Millennium Park Review
"The Bean," the fountains, the Disney-esque music pavilion—all the pieces of this new park quickly stole the hearts of Chicagoans and visitors alike. The showstopper here is Frank Gehry's stunning Jay Pritzker Pavilion. Dramatic ribbons of stainless steel stretching 40 feet into the sky look like petals wrapping the music stage. The sound system, suspended by a trellis that spans the great lawn, provides concert-hall sound outside. So what can you see on this beautiful stage? Take your pick. There's the Grant Park Music Festival—a free classical-music series—as well as the city's popular free summer concerts, including the jam-packed Chicago Blues and Chicago Jazz festivals.

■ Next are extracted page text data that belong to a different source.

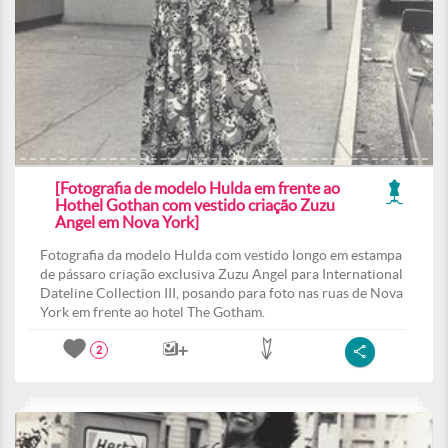
[Fotografia de modelo Hulda em frente ao
Hothel Gothan com vestido criação Zuzu
Angel em Nova York]
Fotografia da modelo Hulda com vestido longo em estampa
de pássaro criação exclusiva Zuzu Angel para International
Dateline Collection III, posando para foto nas ruas de Nova
York em frente ao hotel The Gotham.
2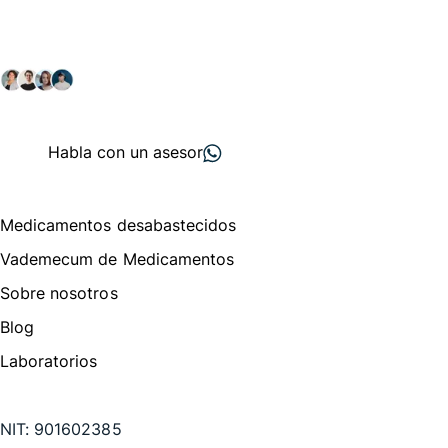
Explora nuestras soluciones y servicios para el sector
salud y farmacéutico.
+ 2000
proveedores
nos recomiendan
Habla con un asesor
Menú de navegación
Medicamentos desabastecidos
Vademecum de Medicamentos
Sobre nosotros
Blog
Laboratorios
Te puede interesar
NIT:
901602385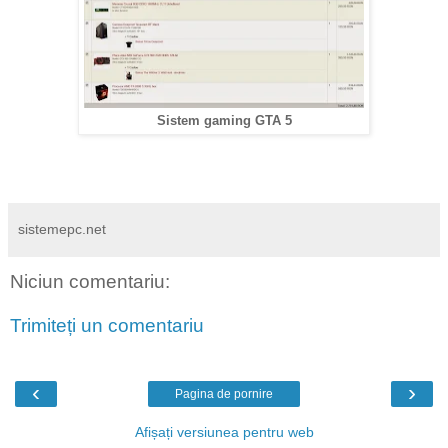
Sistem gaming GTA 5
sistemepc.net
Niciun comentariu:
Trimiteți un comentariu
‹
›
Pagina de pornire
Afișați versiunea pentru web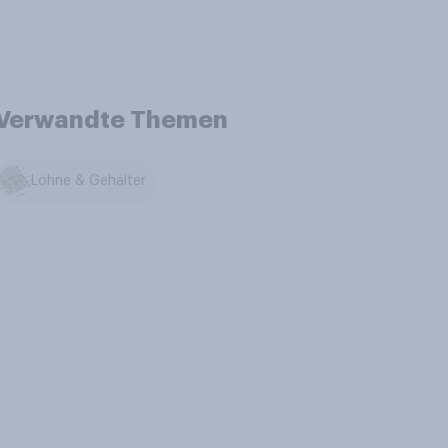
Verwandte Themen
Löhne & Gehälter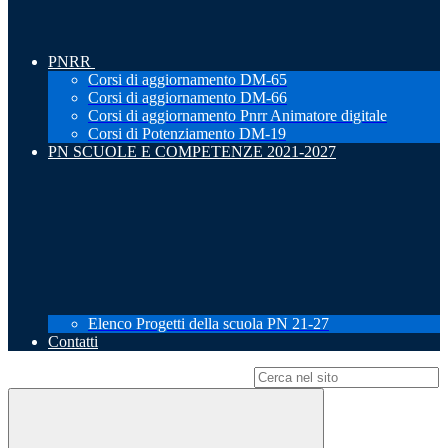
PNRR
Corsi di aggiornamento DM-65
Corsi di aggiornamento DM-66
Corsi di aggiornamento Pnrr Animatore digitale
Corsi di Potenziamento DM-19
PN SCUOLE E COMPETENZE 2021-2027
Elenco Progetti della scuola PN 21-27
Contatti
Campo di ricerca per le pagine del sito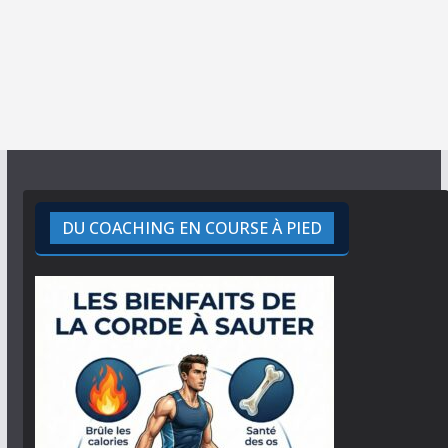
DU COACHING EN COURSE À PIED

Hot town? Summer in the city? Cool off by letting a local resident spit on you. Okay, it's just a giant image of a Chicagoan's face—actually, dozens of Chicagoans' faces rotating through on two 50-foot-high glass block–tower fountains. The genius behind the Crown Fountain, Spanish sculptor Jaume Plensa, lined up the mouths on the digital photos with an opening in the fountain. When a face purses its lips, water shoots out its "mouth." Kids love it, and adults feel like kids watching it. It's at the southwest corner of the park.

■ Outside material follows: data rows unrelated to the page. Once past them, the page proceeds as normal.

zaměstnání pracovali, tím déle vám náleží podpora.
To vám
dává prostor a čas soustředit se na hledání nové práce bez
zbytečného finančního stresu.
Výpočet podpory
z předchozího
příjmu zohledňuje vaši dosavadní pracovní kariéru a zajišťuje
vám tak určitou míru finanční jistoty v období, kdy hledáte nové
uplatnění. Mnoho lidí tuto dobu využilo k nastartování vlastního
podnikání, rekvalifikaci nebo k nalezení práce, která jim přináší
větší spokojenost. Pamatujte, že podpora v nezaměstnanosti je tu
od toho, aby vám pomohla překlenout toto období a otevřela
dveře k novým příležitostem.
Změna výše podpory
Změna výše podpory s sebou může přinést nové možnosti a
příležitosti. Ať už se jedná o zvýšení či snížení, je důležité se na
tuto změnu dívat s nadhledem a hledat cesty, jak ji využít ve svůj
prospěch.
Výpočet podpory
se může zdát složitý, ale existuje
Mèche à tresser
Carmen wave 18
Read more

The Cloud Gate sculpture, otherwise known as "the Bean," awaits your delighted ooohs and aaahs as you stand beneath its gleaming seamless polished steel. Located between Washington and Madison streets, its curved reflective surface provides a fun-house mirror view of Chicago's storied skyline. The 2006 work is by the noted British artist Anish Kapoor.
In summer the carefully manicured plantings in the Lurie Garden bloom; in winter the McCormick Tribune Ice Rink is open for public skating. If you're feeling artsy, you can find out if there's a show playing at the indoor, underground Harris Theater for Music and Dance, behind the Jay Pritzker Pavilion.